## GOAL
Decide whether each statement below agrees with the liquid crystal passage, answering yes or no and quoting the words from the liquid crystal passage that settle it.
1. The molecules rotate in the (xz) plane once the applied voltage goes above the threshold value V th.
2. When the anchoring is strong, the pretilt angle ϕ 0 is large.
3. For the distribution shown in Figure 2, the threshold voltage is 2 V.

## PASSAGE
━━━━━━
When the voltage applied to the ITO electrodes exceeds a certain threshold value V th, molecules rotate in the (xz) plane, but their rotation is not uniform within the LC cell due to their anchoring at each LC/ITO interface. In the limiting case of a uniform and infinitely strong orientational interaction of the LC molecules with the surfaces of the cell (so-called infinite anchoring [17]), Abdulhalim and Menashe have derived analytical expressions that describe with a good approximation the dependence of the tilt angle ϕ on the reduced z-coordinate Z r = (zd LC)/d LC, 0 ≤ Z r ≤ 1 in the LC cell and on the applied voltage V [22]. Important parameters in these expressions are the pretilt angle ϕ 0 at zero voltage imposed by the anchoring of the molecules at the upper and lower cell boundaries (ϕ 0 is close to zero if the anchoring is strong), and the tilt angle ϕ c at the center of the cell (Z r = 1/2) which, in the case of a strong anchoring, can be approximated as follows [23]:

$${\phi _{\text{c}}}(V) = {\phi _0} + \left( {\frac{\pi }{2} - {\phi _0}} \right)\sqrt {1 - {{\left( {\frac{{{V_{{\text{th}}}}}}{V}} \right)}^2}} .$$
(3)

Figure 2 shows the variation of the tilt angle ϕ in the LC cell with the applied voltage for a quasi-infinite anchoring, in which case ϕ is close to ϕ c in a large fraction of the cell.

Fig. 2
figure 2

Distribution of the tilt angle ϕ over the LC cell as a function of the applied voltage. The threshold voltage is V th = 1 V (dotted line), and the pretilt angle is ϕ 0 = 0.01°

2.2 Permittivity and permeability of the magneto-electric film

Taking into account the linear ME interaction, the constitutive material equations in the magnetic YIG are [24]:

$$D_i^{({\text{YIG}})} = {\varepsilon _0}\varepsilon _{ij}^{({\text{YIG}})}E_j^{({\text{YIG}})} + {\alpha _{ij}}H_j^{({\text{YIG}})},\,\,\,\,\,\,\,\,B_i^{({\text{YIG}})} = {\mu _0}\mu _{ij}^{({\text{YIG}})}H_j^{({\text{YIG}})} + {\alpha _{ij}}E_j^{({\text{YIG}})},$$
(4)
━━━━━━
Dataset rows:
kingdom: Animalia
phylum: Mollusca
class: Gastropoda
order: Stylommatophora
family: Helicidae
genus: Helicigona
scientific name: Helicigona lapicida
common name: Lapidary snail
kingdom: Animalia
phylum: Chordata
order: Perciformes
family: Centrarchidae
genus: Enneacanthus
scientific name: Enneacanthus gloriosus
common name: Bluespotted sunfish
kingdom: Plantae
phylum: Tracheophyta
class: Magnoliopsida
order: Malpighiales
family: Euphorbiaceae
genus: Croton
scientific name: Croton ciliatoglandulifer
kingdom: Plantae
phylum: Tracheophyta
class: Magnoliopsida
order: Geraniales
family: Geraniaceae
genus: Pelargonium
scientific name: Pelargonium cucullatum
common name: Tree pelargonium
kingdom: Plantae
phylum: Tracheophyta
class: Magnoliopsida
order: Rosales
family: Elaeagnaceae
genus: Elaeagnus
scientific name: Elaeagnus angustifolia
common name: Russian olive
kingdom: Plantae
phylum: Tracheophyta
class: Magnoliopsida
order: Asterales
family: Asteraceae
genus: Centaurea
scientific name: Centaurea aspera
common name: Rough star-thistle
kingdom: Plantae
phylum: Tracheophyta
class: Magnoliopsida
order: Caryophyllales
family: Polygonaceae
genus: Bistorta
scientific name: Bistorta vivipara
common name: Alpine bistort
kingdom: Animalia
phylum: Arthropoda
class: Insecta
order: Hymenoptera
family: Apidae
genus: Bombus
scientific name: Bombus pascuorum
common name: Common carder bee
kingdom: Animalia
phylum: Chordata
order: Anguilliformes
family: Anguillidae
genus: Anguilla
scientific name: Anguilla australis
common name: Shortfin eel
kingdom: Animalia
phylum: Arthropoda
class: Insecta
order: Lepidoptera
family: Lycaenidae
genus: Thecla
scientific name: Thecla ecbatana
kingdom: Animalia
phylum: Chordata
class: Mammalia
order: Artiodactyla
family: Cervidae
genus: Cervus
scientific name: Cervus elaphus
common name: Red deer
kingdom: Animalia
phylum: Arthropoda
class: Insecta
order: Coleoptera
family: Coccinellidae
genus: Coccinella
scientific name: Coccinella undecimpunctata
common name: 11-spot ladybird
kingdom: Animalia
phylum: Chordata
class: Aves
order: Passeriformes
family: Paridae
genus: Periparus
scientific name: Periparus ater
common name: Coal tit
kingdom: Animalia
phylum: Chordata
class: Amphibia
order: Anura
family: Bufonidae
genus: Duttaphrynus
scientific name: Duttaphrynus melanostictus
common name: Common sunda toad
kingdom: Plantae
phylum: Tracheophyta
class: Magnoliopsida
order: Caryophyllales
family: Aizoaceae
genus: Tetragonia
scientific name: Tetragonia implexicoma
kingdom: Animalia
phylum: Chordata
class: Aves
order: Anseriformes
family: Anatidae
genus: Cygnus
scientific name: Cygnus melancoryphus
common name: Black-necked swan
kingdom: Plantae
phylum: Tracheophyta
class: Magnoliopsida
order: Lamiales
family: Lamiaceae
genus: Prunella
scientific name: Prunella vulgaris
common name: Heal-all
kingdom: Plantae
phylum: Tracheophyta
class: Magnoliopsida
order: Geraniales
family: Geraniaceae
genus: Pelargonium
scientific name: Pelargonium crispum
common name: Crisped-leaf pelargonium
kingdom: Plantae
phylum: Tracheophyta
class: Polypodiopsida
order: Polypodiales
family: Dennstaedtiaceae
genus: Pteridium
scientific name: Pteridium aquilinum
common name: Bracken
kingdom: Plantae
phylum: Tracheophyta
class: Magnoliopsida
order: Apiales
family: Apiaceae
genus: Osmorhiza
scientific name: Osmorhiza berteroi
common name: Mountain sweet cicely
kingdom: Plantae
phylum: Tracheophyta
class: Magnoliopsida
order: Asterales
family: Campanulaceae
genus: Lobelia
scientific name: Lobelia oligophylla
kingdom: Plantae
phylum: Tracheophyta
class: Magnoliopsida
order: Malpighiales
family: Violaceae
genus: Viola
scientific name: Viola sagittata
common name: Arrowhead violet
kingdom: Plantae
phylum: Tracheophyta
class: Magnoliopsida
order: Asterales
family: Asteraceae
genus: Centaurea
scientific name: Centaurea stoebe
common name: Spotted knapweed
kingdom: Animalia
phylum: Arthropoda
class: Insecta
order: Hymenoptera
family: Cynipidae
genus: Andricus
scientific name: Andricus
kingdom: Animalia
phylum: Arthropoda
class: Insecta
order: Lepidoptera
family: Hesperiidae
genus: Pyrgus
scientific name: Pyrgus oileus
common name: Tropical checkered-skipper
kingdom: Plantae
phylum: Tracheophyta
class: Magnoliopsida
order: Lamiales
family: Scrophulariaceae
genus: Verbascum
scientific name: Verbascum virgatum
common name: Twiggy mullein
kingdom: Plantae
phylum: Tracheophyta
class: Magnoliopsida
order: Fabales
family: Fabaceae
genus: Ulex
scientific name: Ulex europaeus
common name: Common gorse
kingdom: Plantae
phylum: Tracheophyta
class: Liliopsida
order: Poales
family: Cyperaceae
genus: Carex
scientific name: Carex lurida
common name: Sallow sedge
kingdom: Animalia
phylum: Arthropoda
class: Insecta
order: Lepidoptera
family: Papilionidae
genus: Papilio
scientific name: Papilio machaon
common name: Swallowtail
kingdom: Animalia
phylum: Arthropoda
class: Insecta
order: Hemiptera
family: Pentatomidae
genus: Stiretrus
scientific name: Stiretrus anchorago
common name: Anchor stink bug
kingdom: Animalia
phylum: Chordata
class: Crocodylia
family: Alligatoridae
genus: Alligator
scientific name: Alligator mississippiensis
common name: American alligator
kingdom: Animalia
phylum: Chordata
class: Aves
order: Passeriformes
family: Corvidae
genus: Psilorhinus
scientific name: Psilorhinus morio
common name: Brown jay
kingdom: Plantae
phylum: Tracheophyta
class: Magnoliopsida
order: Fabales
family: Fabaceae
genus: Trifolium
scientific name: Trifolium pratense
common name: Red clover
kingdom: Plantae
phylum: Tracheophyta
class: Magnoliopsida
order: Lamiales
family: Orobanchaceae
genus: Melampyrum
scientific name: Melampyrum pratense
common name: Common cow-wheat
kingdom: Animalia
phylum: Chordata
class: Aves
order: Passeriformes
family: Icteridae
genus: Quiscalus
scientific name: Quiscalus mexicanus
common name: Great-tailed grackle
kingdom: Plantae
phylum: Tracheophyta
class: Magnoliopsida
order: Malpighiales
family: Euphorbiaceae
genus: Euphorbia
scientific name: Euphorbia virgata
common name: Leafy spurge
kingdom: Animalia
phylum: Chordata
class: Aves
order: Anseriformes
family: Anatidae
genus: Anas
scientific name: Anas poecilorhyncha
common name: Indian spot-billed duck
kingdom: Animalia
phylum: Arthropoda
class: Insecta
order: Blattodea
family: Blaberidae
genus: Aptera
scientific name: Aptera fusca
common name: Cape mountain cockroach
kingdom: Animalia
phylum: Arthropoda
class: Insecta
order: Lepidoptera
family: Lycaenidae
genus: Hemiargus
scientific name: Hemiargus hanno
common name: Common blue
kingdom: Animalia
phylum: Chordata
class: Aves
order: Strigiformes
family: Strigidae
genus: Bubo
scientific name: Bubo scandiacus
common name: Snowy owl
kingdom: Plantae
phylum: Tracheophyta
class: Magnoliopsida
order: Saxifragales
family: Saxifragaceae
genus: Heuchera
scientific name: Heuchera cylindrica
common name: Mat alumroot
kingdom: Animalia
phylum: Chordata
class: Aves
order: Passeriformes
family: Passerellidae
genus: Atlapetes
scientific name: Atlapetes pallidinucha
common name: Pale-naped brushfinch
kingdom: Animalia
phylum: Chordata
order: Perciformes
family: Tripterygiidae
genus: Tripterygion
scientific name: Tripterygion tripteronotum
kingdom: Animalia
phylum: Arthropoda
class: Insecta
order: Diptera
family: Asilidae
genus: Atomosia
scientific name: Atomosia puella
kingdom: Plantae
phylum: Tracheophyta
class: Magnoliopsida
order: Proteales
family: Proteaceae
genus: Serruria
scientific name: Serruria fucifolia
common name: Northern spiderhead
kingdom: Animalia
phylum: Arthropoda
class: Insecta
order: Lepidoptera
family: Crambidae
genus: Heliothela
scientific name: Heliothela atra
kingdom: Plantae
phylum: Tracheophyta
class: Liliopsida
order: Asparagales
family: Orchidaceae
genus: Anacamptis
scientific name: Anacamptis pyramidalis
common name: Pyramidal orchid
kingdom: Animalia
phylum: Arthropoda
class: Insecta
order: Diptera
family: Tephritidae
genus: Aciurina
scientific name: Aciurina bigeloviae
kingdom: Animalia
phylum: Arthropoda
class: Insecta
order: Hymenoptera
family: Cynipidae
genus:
━━━━━━
## SOLVED EXERCISE
1. Yes: "When the voltage applied to the ITO electrodes exceeds a certain threshold value V th, molecules rotate in the (xz) plane"
2. No: "ϕ 0 is close to zero if the anchoring is strong"
3. No: "The threshold voltage is V th = 1 V"